Embedding, Image, and Assistant Steps
embedding and image_generation steps carry model, cost, and latency in the same way a run step does. Embedding
steps include token usage in output; image steps can include generated image URLs or provider metadata.
assistant_thread steps represent turns in a stateful multi-turn conversation.
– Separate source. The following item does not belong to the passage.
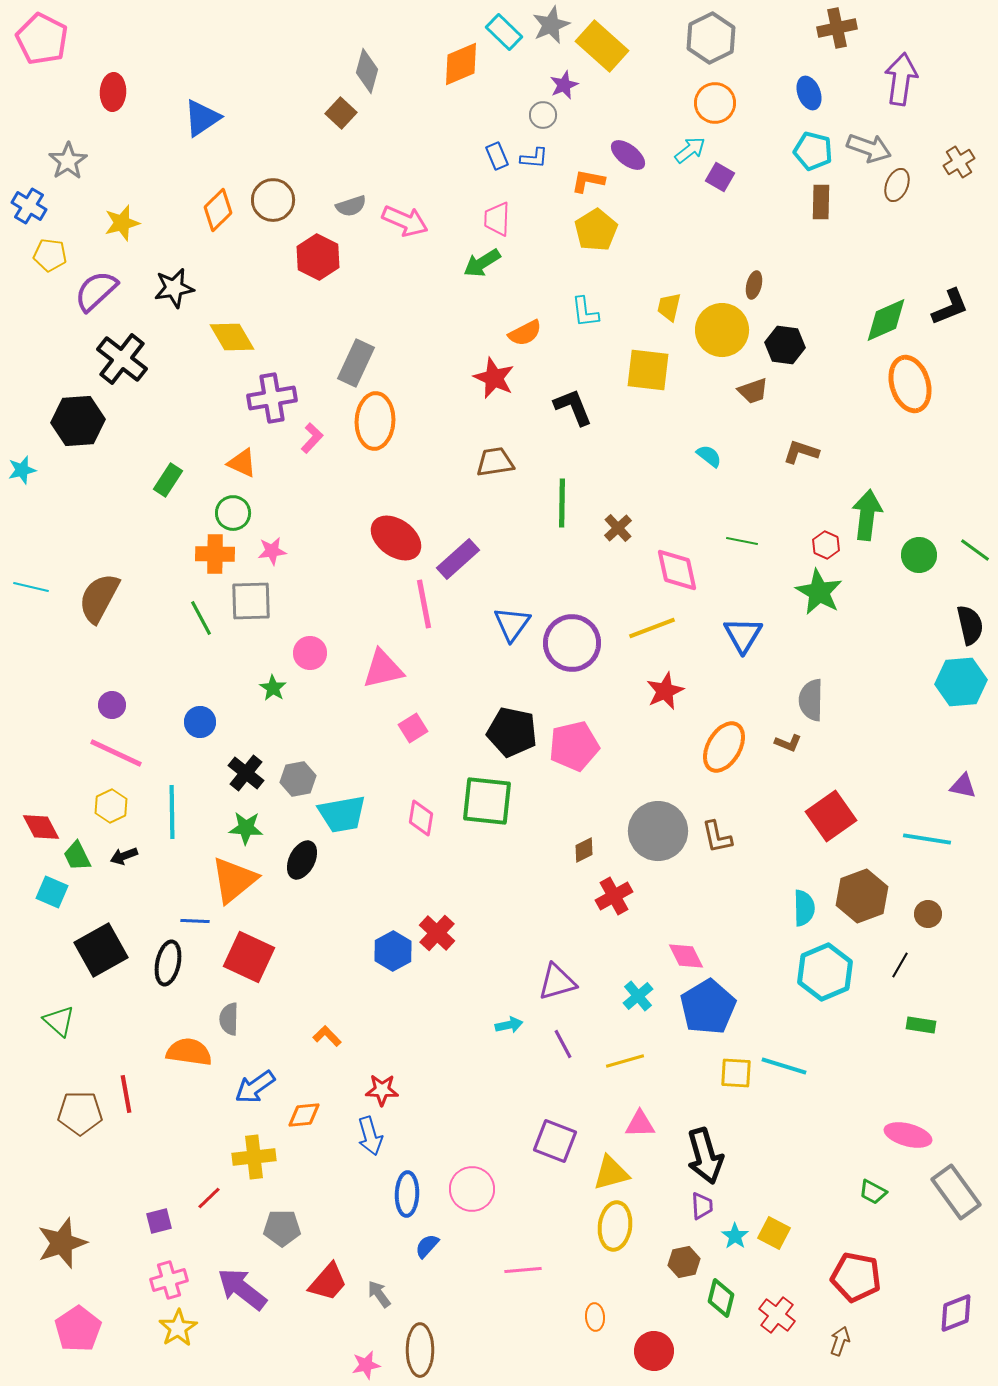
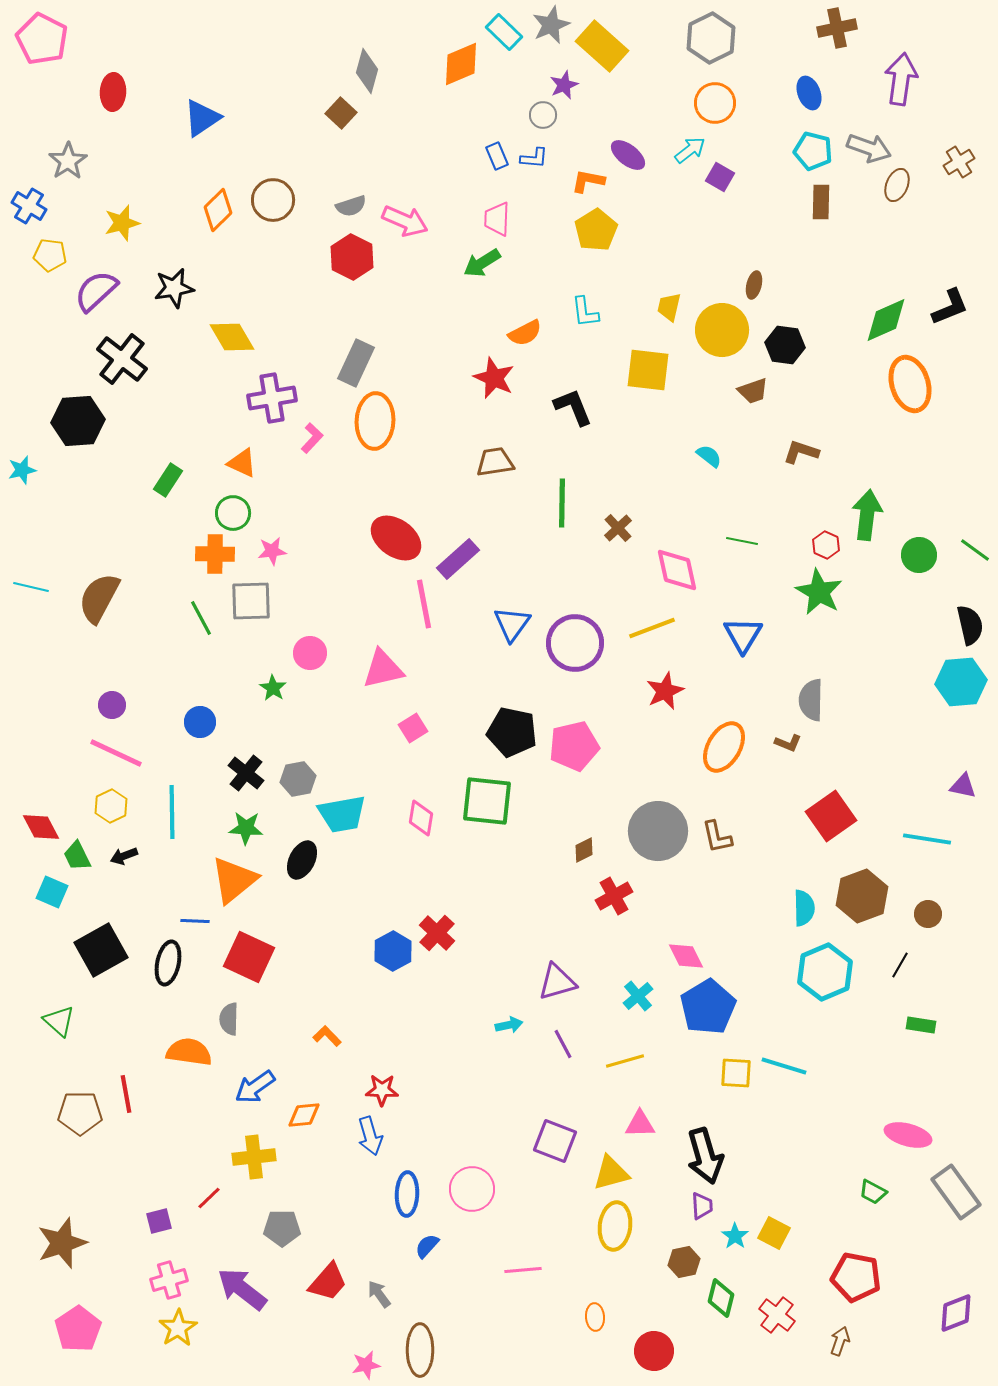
red hexagon at (318, 257): moved 34 px right
purple circle at (572, 643): moved 3 px right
The thread_turn value is the 1-based
turn index within the trace.
Failed Traces
A failed trace means execution encountered an unrecoverable error, such as a provider 5xx, gateway timeout, or exhausted fallback path.
{
"id": "550e8400-e29b-41d4-a716-446655440001",
"status": "failed",
"created_at": "2026-04-12T09:01:00Z",
"summary": {
"total_cost": 0.0,
"optimization_grade": null
},
"steps": [
{
"type": "check",
"output": {
"allowed": true
},
"meta": {
"latency_ms": 11.2
}
},
{
"type": "blocked",
"output": {
"reason": "provider_error",
"message": "OpenAI returned 503 after all fallback models were exhausted."
},
"meta": {
"latency_ms": 4820
}
}
]
}
Use GET /api/v1/traces?status=failed to build error-rate views, inspect provider instability, or drive retry
workflows. Failed traces can still be useful: they show how far the request traveled before the failure occurred.
Your trace data is isolated to your project. A trace from another account is never visible through your API key or dashboard session.